What is the ChatGPT Record Mode limit?
OpenAI currently lists Record Mode's recording length cap as 4 hours / 240 minutes per session. API file uploads are limited to 25 MB.
What languages does ChatGPT transcription support?
The speech-to-text API supports a wide range of languages across its models (gpt-4o-transcribe, gpt-4o-mini-transcribe, gpt-4o-transcribe-diarize, whisper-1). Record Mode works best in English today. Accuracy varies by language and model.
Can ChatGPT Record Mode reference my past recordings?
Yes, when "reference record history" is enabled. Past recording transcripts and canvases can be referenced in later conversations. You can disable this in your settings.

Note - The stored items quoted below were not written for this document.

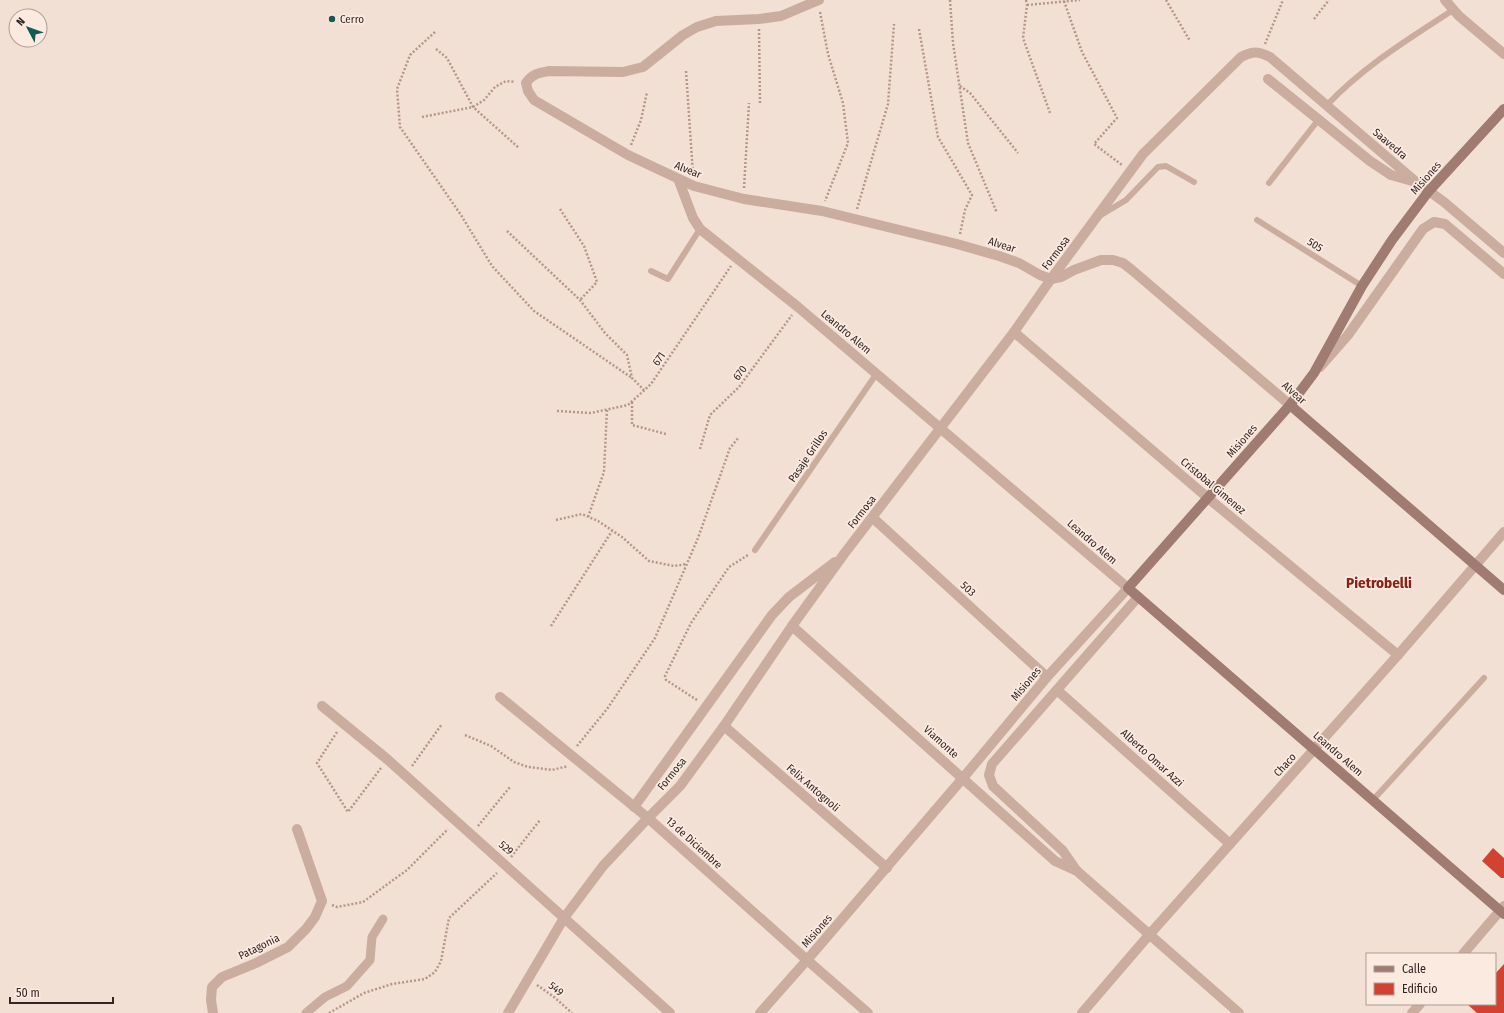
<svg xmlns="http://www.w3.org/2000/svg" width="1504" height="1013" viewBox="0 0 1504 1013" font-family="'Fira Sans Condensed',sans-serif">
<style>
.building{fill:#d14233}
.lines{fill:none;stroke-linecap:round;stroke-linejoin:round}
.path{stroke:#b7968a;stroke-width:2.5;stroke-dasharray:2 2;stroke-linecap:butt}
.service{stroke:#cbad9f;stroke-width:6}
.pedestrian{stroke:#cbad9f;stroke-width:9}
.minor{stroke:#cbad9f;stroke-width:10}
.tertiary{stroke:#cbad9f;stroke-width:10}
.secondary{stroke:#9f7b71;stroke-width:10}
.poi-dot{fill:#165853;stroke:#faeae0;stroke-width:1.5}
.labels{text-anchor:middle;dominant-baseline:central;stroke-width:3.5;stroke-linejoin:round;paint-order:stroke}
.poi-label{font-size:11px;fill:#342624;stroke:#faeae0;text-anchor:start}
.street-label{font-size:11px;fill:#342624;stroke:#faeae0}
.district-label{font-size:15px;font-weight:bold;fill:#892116;stroke:#faeae0}
</style>
<rect width="100%" height="100%" fill="#f3e0d4"/>
<!-- building -->
<g class="building">
<polygon points="1493,848 1504,858 1504,878 1501,878 1482,861"/>
<polygon points="1504,964 1504,1013 1477,1013 1467,1004 1495,1004 1495,974"/>
</g>
<g class="lines">
<!-- path -->
<g class="path">
<polyline points="950,0 953,43 968,143 997,213"/>
<polyline points="1026,0 1027,5 1023,38 1050,113"/>
<polyline points="1166,0 1190,41"/>
<polyline points="1064,1 1082,52 1117,118 1094,144 1122,165"/>
<polyline points="1027,5 1080,0"/>
<polyline points="820,12 828,54 843,103 848,143 825,201"/>
<polyline points="1314,19 1329,0"/>
<polyline points="759,29 760,103"/>
<polyline points="919,29 938,137 972,195 965,210 960,234"/>
<polyline points="435,32 410,55 397,89 400,127 461,215 492,266 534,311 632,378"/>
<polyline points="1265,44 1283,0"/>
<polyline points="436,49 447,58 473,107 519,148"/>
<polyline points="686,71 693,174"/>
<polyline points="960,86 970,93 1018,153"/>
<polyline points="422,117 473,107 484,100 495,87 506,81 515,82"/>
<polyline points="631,145 641,120 647,92"/>
<polyline points="744,188 749,103"/>
<polyline points="560,209 584,246 597,282 580,300"/>
<polyline points="857,209 888,104 894,24"/>
<polyline points="507,231 580,300 605,333 627,355 632,378 644,390"/>
<polyline points="632,402 632,425 666,434"/>
<polyline points="557,411 591,413 628,405 651,384 731,266"/>
<polyline points="700,449 710,415 739,387 792,315"/>
<polyline points="588,517 604,472 607,409"/>
<polyline points="556,520 582,514 598,521 622,537 649,561 674,566 687,564"/>
<polyline points="551,626 612,531"/>
<polyline points="697,700 666,680 665,676 691,623 729,567 748,555"/>
<polyline points="337,732 317,763 348,812 381,768"/>
<polyline points="465,735 491,746 514,762 528,767 552,770 568,766"/>
<polyline points="577,746 607,709 655,638 698,538 730,448 739,437"/>
<polyline points="412,766 442,724"/>
<polyline points="478,826 510,787"/>
<polyline points="511,857 540,820"/>
<polyline points="332,905 337,907 363,902 407,870 448,829"/>
<polyline points="537,985 554,997 572,1013"/>
<polyline points="329,1013 364,993 392,984 425,979 435,972 441,961 449,918 497,873"/>
</g>
<!-- service -->
<g class="service">
<path d="M1326,106c38,-40 81,-66 127,-96"/>
<polyline points="1269,183 1319,119"/>
<polyline points="1101,215 1126,200 1158,167 1166,166 1194,182"/>
<polyline points="1257,220 1362,286"/>
<polyline points="651,271 668,279 700,229"/>
<polyline points="755,550 877,373"/>
<polyline points="1373,800 1484,678"/>
</g>
<!-- pedestrian -->
<polyline class="pedestrian" points="306,1013 325,997 347,986 370,960 372,937 383,919"/>
<!-- minor -->
<g class="minor">
<polyline points="1445,0 1459,16 1504,54"/>
<polyline points="1268,79 1370,161 1391,175 1412,181"/>
<polyline points="1014,332 1208,498 1398,655"/>
<polyline points="1320,367 1348,335 1423,229 1434,222 1445,224 1504,274"/>
<polyline points="873,518 1047,677"/>
<polyline points="792,626 1055,861 1077,871 1239,1013"/>
<polyline points="1057,690 1230,844"/>
<polyline points="500,697 648,818 807,960 760,1013"/>
<polyline points="322,706 387,759 670,1013"/>
<polyline points="724,726 887,868"/>
<polyline points="634,807 772,615 789,597 835,562"/>
<polyline points="1076,870 1063,851 993,786 989,775 992,764 1138,597"/>
<polyline points="1463,954 1504,906"/>
<polyline points="213,1013 211,1000 212,987 222,977 256,963 288,947 306,929 315,917 322,901 297,829"/>
<path d="M508,1013l56,-95 39,-52 45,-48 32,-32 44,-60 68,-100 52,-72 170,-222 37,-53 92,-125 98,-97c12,-6 17,-6 29,0l145,124 29,21 60,51"/>
<polyline points="1082,1013 1149,935 1398,655 1504,532"/>
<polyline points="1412,1013 1420,1004"/>
</g>
<!-- tertiary -->
<g class="tertiary">
<path d="M819,0l-38,16 -22,3 -43,2 -19,6 -14,8 -40,32 -20,5 -74,-1c-11,2 -17,3 -23,12l2,8 6,9 94,55 66,31 50,13 78,12 135,33 42,12 20,7 21,12 11,4 10,-2 13,-7 27,-10h12l10,3 9,7 158,135"/>
<polyline points="679,181 693,218 700,229 798,307 1128,588 1047,677 963,778 807,960 868,1013"/>
</g>
<!-- secondary -->
<g class="secondary">
<polyline points="1504,109 1428,192 1392,240 1362,286 1314,373 1290,405 1128,588 1504,914"/>
<polyline points="1290,405 1504,590"/>
</g>
</g>
<!-- markers -->
<circle class="poi-dot" cx="332" cy="19" r="4"/>
<g class="labels">
<!-- poi labels -->
<g class="poi-label">
<text x="340" y="19">Cerro</text>
</g>
<!-- street labels -->
<g class="street-label">
<text transform="translate(1390 144) rotate(40)">Saavedra</text>
<text transform="translate(688 170) rotate(22)">Alvear</text>
<text transform="translate(1426 178) rotate(-49)">Misiones</text>
<text transform="translate(1002 245) rotate(18)">Alvear</text>
<text transform="translate(1315 245) rotate(32)">505</text>
<text transform="translate(1056 253) rotate(-53)">Formosa</text>
<text transform="translate(846 332) rotate(40)">Leandro Alem</text>
<text transform="translate(659 359) rotate(-56)">671</text>
<text transform="translate(740 373) rotate(-53)">670</text>
<text transform="translate(1294 393) rotate(41)">Alvear</text>
<text transform="translate(1242 441) rotate(-49)">Misiones</text>
<text transform="translate(808 456) rotate(-56)">Pasaje Grillos</text>
<text transform="translate(1213 486) rotate(40)">Cristobal Gimenez</text>
<text transform="translate(862 512) rotate(-52)">Formosa</text>
<text transform="translate(1092 542) rotate(41)">Leandro Alem</text>
<text transform="translate(968 589) rotate(42)">503</text>
<text transform="translate(1026 684) rotate(-50)">Misiones</text>
<text transform="translate(941 742) rotate(42)">Viamonte</text>
<text transform="translate(1338 754) rotate(41)">Leandro Alem</text>
<text transform="translate(1152 758) rotate(42)">Alberto Omar Azzi</text>
<text transform="translate(1285 765) rotate(-48)">Chaco</text>
<text transform="translate(672 774) rotate(-51)">Formosa</text>
<text transform="translate(813 788) rotate(41)">Felix Antognoli</text>
<text transform="translate(694 843) rotate(42)">13 de Diciembre</text>
<text transform="translate(506 848) rotate(41)">529</text>
<text transform="translate(817 931) rotate(-49)">Misiones</text>
<text transform="translate(259 947) rotate(-26)">Patagonia</text>
<text transform="translate(556 989) rotate(38)">549</text>
</g>
<!-- district labels -->
<g class="district-label">
<text x="1379" y="583">Pietrobelli</text>
</g>
</g>
<!-- legend -->
<rect x="1366" y="953" width="130" height="52" fill="#faeae0" stroke="#ab9c95"/>
<rect x="1374" y="966" width="20" height="6" fill="#9f7b71" stroke="#ab9c95"/>
<text x="1402" y="973" font-size="12" fill="#342624">Calle</text>
<rect x="1374" y="983" width="20" height="12" fill="#d14233" stroke="#ab9c95"/>
<text x="1402" y="993" font-size="12" fill="#342624">Edificio</text>
<!-- north arrow -->
<g transform="translate(28 28) rotate(311)"><circle r="19" fill="#faeae0" stroke="#ab9c95"/>
<path d="M0-3L7 15L0 10L-7 15Z" fill="#165853"/>
<text y="-6" font-size="11" font-weight="bold" text-anchor="middle" fill="#342624">N</text>
</g>
<!-- scale -->
<path d="M10 997v6h103v-6" fill="none" stroke="#342624" stroke-width="2"/>
<text x="16" y="997" font-size="12" fill="#342624" stroke="#faeae0" stroke-width="3" paint-order="stroke">50 m</text>
</svg>
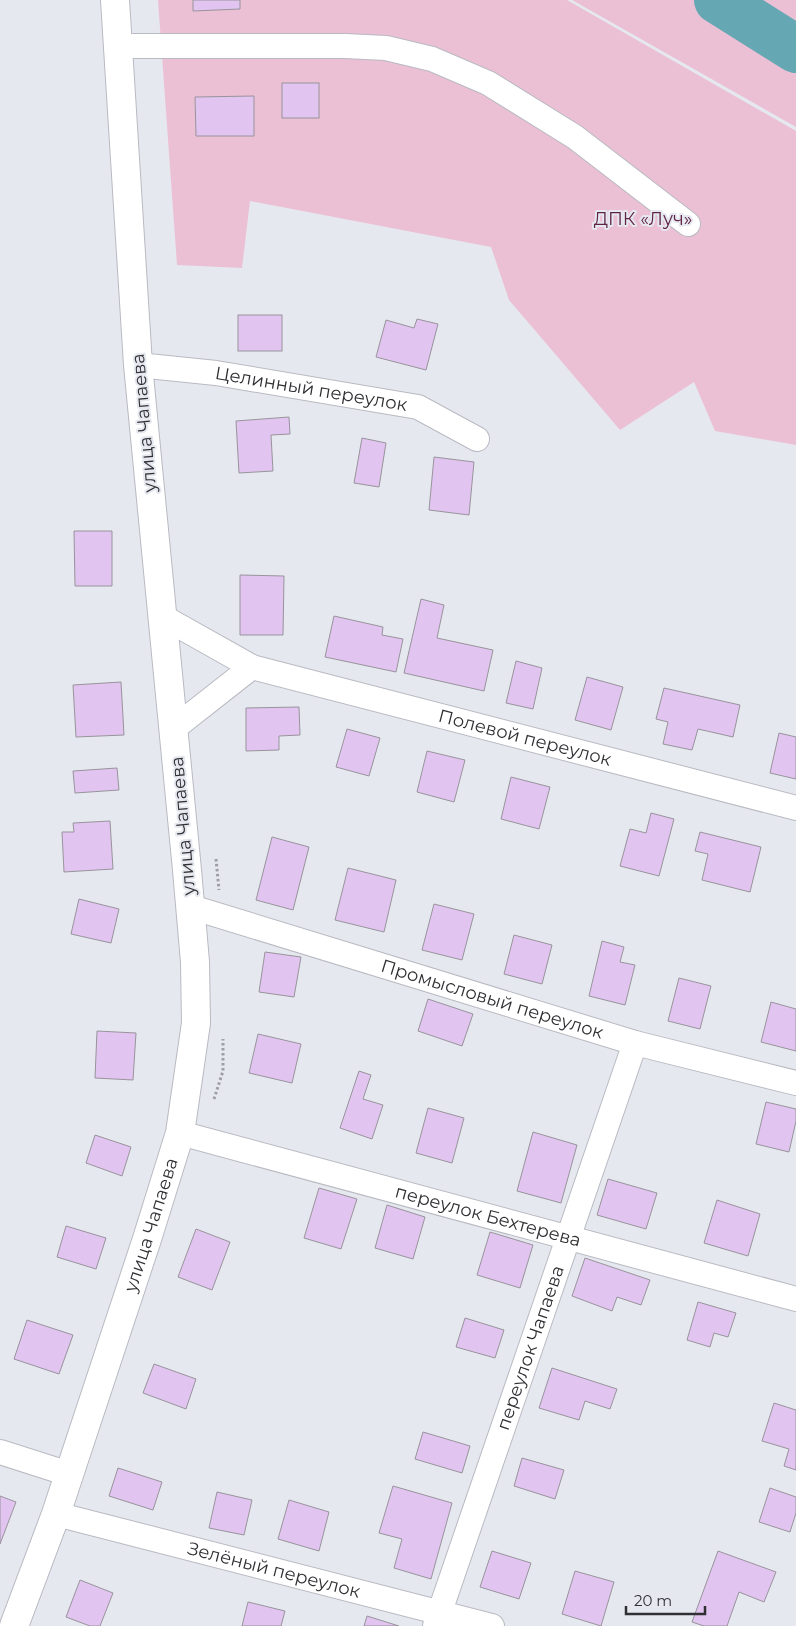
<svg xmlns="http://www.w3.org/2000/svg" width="796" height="1626" font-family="Montserrat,sans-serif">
  <rect width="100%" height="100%" fill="#e6e8f0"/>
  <g fill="#ebc0d4">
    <polygon points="158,0 567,0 796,131 796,445 715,431 694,382 620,430 509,300 491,247 250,201 242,268 177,265"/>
    <polygon points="572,0 796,0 796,127"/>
  </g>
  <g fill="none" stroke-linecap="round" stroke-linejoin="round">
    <polyline stroke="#66a7b4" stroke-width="48" points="718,0 796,49"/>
  </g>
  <g fill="#e1c4f0" stroke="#98949b">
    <polygon points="193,0 240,0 240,9 193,11"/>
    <rect x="282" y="83" width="37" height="35"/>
    <polygon points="254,96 254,136 196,136 195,97"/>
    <rect x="238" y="315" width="44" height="36"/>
    <polygon points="417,319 438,324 426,370 376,357 386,320 414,328"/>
    <polygon points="289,417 290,434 271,435 273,471 239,473 236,421"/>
    <polygon points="362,438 386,443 379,487 354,483"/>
    <polygon points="434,457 474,462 469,515 429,510"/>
    <polygon points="74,531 112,531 112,586 75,586"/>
    <polygon points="240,575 284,576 283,635 240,635"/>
    <polygon points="421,599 444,605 437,638 493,650 484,691 404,673"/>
    <polygon points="334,616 383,627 382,635 403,639 396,672 325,657"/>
    <polygon points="516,661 542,668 533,709 506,703"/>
    <polygon points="587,677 623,687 611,730 575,720"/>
    <polygon points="121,682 124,735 76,737 73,685"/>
    <polygon points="664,688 740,705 733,737 698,729 692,750 663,744 668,722 656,719"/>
    <polygon points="299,707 300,735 279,736 279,750 246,751 246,708"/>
    <polygon points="347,729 380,738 369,776 336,767"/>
    <polygon points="779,733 796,737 796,779 770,773"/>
    <polygon points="427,751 465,760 454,802 417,792"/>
    <polygon points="117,768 119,790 75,793 73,771"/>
    <polygon points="511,777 550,787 539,829 501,819"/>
    <polygon points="651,813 674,819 659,876 620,866 630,829 646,833"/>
    <polygon points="110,821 113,869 64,872 62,832 74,832 73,823"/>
    <polygon points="700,832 761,847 750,892 702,880 708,854 695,851"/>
    <polygon points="272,837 309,847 293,910 256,900"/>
    <polygon points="348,868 396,880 384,932 335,920"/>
    <polygon points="79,899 119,909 111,943 71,934"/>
    <polygon points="434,904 474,914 462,960 422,950"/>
    <polygon points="514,935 552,945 542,984 504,974"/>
    <polygon points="602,941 624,947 620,962 635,965 625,1005 589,996"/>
    <polygon points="265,952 301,957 294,997 259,992"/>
    <polygon points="679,978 711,986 700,1029 668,1021"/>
    <polygon points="428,999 473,1014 462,1046 418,1031"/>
    <polygon points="771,1002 796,1009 796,1051 761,1042"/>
    <polygon points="97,1031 136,1033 133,1080 95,1078"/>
    <polygon points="258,1034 301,1044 292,1083 249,1073"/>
    <polygon points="359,1071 371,1075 363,1099 383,1105 372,1139 340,1128"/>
    <polygon points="766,1102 796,1109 796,1121 789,1152 756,1144"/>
    <polygon points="428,1108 464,1118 452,1163 416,1153"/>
    <polygon points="533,1132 577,1145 561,1203 517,1191"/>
    <polygon points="95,1135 131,1147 122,1176 86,1163"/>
    <polygon points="608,1179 657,1193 646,1229 597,1215"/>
    <polygon points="319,1188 357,1199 341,1249 304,1238"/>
    <polygon points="717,1200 760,1214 748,1256 704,1243"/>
    <polygon points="387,1205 425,1217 413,1259 375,1248"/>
    <polygon points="66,1226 106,1238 96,1269 57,1257"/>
    <polygon points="196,1229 230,1242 212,1290 178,1277"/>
    <polygon points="490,1232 533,1245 520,1288 477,1275"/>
    <polygon points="585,1258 650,1280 641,1305 617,1297 612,1311 572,1296"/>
    <polygon points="698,1302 736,1313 728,1337 714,1333 710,1347 687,1340"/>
    <polygon points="465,1318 504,1330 495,1358 456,1347"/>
    <polygon points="27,1320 73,1335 59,1374 14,1359"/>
    <polygon points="154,1364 196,1379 186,1409 143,1393"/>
    <polygon points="552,1368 617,1389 610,1409 585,1401 579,1420 539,1408"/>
    <polygon points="774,1403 796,1410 796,1470 784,1466 789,1449 762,1441"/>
    <polygon points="423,1432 470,1446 462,1473 415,1459"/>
    <polygon points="522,1458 564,1470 555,1499 514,1486"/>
    <polygon points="118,1468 162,1482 153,1510 109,1496"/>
    <polygon points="393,1486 452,1503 431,1579 394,1568 402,1539 379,1533"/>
    <polygon points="770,1488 796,1497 796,1513 790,1532 759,1522"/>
    <polygon points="217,1492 252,1500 244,1535 209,1528"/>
    <polygon points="0,1496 16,1502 0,1544"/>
    <polygon points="289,1500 329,1512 319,1551 278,1539"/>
    <polygon points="492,1551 531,1563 519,1599 480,1587"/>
    <polygon points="718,1551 776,1572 764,1602 739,1592 727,1626 704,1626 692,1622"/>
    <polygon points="575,1571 614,1582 601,1626 562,1614"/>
    <polygon points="80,1580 113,1593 100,1626 90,1626 66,1617"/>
    <polygon points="248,1602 285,1611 281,1626 242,1626"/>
    <polygon points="367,1616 399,1626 364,1626"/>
  </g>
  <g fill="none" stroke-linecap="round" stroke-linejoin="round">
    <g stroke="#b9bac2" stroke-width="26">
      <g id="street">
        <polyline points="118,46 345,46 386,48 432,59 488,83 575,137 688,224"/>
        <path id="s1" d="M 138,365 L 216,373 L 418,407 L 477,439"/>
        <path id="s2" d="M 163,617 L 252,667 L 796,808"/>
        <polyline points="173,729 252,667"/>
        <path id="s3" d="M 191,907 L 635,1043 L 796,1083"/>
        <path id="s4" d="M 180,1133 L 796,1299"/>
        <polyline points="0,1452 69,1474"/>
        <path id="s5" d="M 56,1514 L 492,1626"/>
        <path id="s6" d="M 435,1626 L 635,1043"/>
      </g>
    </g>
    <g stroke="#b9bac2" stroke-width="30">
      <g id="secondary">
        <path id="s7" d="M 14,1626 L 56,1514 L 147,1239 L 180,1133 L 196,1023 L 195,962 L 187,870 L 138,365 L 115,0"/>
      </g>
    </g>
    <g stroke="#9e9fa5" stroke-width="3" stroke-dasharray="2.5 2.5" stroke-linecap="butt">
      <polyline points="216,859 219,890"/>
      <polyline points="214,1099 223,1071 223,1039"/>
    </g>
    <use href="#street" stroke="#fff" stroke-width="24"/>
    <use href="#secondary" stroke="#fff" stroke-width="28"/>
  </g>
  <g text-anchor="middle" stroke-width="4" stroke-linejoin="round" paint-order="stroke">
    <g font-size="18" fill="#602345" stroke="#e6e8f0">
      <text x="643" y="225">ДПК «Луч»</text>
    </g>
    <g font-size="18" fill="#303034" stroke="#e6e8f0">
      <text dy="6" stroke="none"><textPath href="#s1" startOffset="175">Целинный переулок</textPath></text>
      <text transform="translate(144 423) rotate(-95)" y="6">улица Чапаева</text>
      <text dy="6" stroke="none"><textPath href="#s2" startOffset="384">Полевой переулок</textPath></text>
      <text transform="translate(183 826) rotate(-95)" y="6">улица Чапаева</text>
      <text dy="6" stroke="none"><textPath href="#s3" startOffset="315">Промысловый переулок</textPath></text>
      <text dy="6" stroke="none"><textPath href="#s4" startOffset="319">переулок Бехтерева</textPath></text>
      <text dy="6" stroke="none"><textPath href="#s7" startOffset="424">улица Чапаева</textPath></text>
      <text dy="6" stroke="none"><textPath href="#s6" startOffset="294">переулок Чапаева</textPath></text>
      <text dy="6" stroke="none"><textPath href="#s5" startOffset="225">Зелёный переулок</textPath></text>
    </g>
  </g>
  <path d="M626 1606v8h79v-8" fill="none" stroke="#303034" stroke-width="2.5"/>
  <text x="634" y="1606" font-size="15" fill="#303034" stroke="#e6e8f0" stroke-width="4" paint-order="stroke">20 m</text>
</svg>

Is ChatGPT Record Mode available on iPhone?
No. ChatGPT Record Mode is currently available in the macOS desktop app, not as an iPhone-native offline transcription feature. If you need private transcription directly on iPhone, use an offline iOS app like VoiceScriber.
What's the best offline alternative to ChatGPT transcription?
VoiceScriber is an offline iPhone transcription app. It works on-device in 100+ languages and does not send recordings or transcripts to a server.